As a historian, I am satisfied that my failings as a diarist are unlikely to disappoint any future biographers, if for no other reason than my story no longer attracts the interest of anyone. The popular account of what happened has already been told. A stick of kindling fed into the fire of modern media—a brief flame of infamy, told rapturously once, before a couple of days when it was scrolled in type across the bottom of bigger, breaking stories. Besides, I survived, memory intact and much else in ruins. If anyone wants to know what really happened on the ice they can read my account here.

Chapter Two

In the early part of my career—the earnest, honest part—I was a marine archaeologist. My focus was the North: searching for the lost ships of the Franklin expedition; exhuming the corpses of dead whalers; scrabbling along beaches in search of trinkets, tin cans, or teeth in the sand. It was good work. The Arctic is chock full of such artifacts.

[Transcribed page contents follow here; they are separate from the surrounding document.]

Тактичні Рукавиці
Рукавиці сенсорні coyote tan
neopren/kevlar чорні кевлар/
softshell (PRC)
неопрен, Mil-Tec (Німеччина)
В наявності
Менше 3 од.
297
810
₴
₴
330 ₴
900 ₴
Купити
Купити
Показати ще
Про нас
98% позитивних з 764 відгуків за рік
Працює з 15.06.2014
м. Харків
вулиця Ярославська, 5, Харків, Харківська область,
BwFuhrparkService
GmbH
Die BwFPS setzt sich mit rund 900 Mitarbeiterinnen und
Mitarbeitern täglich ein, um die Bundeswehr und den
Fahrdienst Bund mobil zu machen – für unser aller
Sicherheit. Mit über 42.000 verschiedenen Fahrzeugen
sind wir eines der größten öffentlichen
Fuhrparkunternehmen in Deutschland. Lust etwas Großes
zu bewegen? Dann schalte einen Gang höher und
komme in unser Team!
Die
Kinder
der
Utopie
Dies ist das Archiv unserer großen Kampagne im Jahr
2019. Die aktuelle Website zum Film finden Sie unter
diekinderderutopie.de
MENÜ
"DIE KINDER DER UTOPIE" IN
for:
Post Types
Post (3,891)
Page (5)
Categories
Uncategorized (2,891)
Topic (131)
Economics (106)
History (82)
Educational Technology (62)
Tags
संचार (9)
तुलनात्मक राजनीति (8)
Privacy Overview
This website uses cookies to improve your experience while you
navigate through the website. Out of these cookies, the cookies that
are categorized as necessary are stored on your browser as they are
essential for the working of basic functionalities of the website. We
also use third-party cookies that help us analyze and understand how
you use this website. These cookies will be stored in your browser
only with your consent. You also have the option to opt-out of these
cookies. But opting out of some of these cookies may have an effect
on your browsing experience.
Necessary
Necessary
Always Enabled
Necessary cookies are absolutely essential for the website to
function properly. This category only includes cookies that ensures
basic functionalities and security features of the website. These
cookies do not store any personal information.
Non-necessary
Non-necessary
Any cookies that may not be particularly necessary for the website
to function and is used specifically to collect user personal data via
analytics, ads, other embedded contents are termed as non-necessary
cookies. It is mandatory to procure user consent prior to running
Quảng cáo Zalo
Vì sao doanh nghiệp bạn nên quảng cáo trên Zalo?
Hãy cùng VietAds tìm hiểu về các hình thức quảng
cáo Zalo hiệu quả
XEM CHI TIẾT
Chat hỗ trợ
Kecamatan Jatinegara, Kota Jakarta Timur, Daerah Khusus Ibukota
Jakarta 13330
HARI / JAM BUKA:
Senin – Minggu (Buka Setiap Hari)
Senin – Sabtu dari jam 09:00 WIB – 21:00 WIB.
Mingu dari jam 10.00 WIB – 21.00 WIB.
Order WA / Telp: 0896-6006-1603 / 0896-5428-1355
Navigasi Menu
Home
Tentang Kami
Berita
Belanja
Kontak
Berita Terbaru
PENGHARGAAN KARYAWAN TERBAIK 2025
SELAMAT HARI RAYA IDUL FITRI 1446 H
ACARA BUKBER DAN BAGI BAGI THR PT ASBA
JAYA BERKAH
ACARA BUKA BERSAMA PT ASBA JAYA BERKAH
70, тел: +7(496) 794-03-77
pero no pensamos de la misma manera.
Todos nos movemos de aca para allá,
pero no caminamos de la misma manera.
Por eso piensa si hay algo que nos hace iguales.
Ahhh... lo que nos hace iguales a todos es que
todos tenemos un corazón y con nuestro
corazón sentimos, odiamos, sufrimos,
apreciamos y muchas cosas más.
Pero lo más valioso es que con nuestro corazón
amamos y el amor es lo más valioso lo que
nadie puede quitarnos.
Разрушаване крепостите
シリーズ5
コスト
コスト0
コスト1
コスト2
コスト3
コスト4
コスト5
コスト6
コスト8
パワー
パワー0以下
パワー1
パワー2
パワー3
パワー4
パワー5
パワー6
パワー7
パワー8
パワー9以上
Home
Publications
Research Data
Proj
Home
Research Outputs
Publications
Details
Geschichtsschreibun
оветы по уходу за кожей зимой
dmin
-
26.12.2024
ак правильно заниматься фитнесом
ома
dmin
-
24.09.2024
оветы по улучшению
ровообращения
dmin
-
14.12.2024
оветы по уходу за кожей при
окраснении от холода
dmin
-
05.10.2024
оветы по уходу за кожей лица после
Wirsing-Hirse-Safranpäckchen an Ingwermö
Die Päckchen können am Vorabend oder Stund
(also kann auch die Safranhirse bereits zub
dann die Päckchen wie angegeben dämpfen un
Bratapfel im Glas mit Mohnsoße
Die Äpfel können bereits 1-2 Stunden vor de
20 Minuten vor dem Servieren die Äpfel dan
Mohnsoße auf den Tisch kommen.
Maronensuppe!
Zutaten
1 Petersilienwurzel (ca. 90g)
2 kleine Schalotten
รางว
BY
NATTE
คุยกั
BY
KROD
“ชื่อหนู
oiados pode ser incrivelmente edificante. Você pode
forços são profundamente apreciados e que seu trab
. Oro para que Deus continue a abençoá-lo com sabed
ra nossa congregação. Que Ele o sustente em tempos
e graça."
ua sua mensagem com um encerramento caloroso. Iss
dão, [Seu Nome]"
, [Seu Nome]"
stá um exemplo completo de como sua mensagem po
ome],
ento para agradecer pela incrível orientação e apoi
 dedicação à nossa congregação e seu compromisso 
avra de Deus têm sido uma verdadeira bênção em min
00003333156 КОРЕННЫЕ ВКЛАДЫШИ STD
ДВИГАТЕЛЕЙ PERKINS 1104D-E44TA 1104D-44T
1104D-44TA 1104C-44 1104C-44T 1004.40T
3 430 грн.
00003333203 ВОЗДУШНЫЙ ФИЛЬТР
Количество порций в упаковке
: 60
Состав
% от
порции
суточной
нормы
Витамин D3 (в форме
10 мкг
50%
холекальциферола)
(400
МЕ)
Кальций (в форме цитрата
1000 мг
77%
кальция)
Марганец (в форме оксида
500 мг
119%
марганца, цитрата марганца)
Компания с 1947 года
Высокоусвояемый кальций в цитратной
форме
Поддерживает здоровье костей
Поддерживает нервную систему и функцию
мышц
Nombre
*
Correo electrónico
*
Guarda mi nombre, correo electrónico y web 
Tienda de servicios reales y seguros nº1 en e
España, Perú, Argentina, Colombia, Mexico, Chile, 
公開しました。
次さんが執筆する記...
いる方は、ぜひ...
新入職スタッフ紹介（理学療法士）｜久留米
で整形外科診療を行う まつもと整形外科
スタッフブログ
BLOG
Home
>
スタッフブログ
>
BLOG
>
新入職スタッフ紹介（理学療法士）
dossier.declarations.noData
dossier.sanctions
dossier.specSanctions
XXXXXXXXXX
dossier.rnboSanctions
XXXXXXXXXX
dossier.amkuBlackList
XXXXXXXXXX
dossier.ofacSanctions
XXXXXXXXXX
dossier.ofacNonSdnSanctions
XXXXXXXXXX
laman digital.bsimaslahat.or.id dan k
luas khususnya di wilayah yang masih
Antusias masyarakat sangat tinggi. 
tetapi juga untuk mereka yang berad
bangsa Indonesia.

The only problem is that for most of the year they are encased beneath ten feet of ice.

To get around this obstacle, I timed my trips north to coincide with the short window each summer when the land was thawed and the ice gone. I’d set up research camps on nameless islands, filled with graduate students who mucked about the mud in search of my treasure. Like migratory birds, we would drop in and flit around, with one eye always on the timing of our escape. Mangy icebergs lingered offshore, relics of the winter pas­t. We would stay a few weeks, a month at most, and leave as snow flurries signaled winter’s return.

Aside from that short spell each summer, the beaches and bays in which we worked are usually frozen solid. The windswept snow on the land slopes down and fuses to the flat, white plane of solid sea ice. In much of the Arctic, through most of the year, you can walk off the land and onto the ocean as easily and mindlessly as you step off your driveway and onto the street. The Inuit have been using the sea ice—the floe—for ages. They need it to get around, to hunt and to camp. It is a crucial piece of traditional Arctic infrastructure. But it has a limit. There is always a point some ways out where the sea’s solid surface stops and the ocean becomes fluid again. They call that place The Edge.

         For years, I have read my adventurers’ accounts of The Edge. They were outsiders who bumped up against the thing in their boats, stymied in their attempts to sail onward by a great, white wall of impenetrable ice. Others, arriving from the opposite side, stopped and stared forlornly at an impassable expanse of extremely cold water. To those explorers, The Edge was a perilous place. It was the horizon made manifest in a single, straight line. It was the end from either side.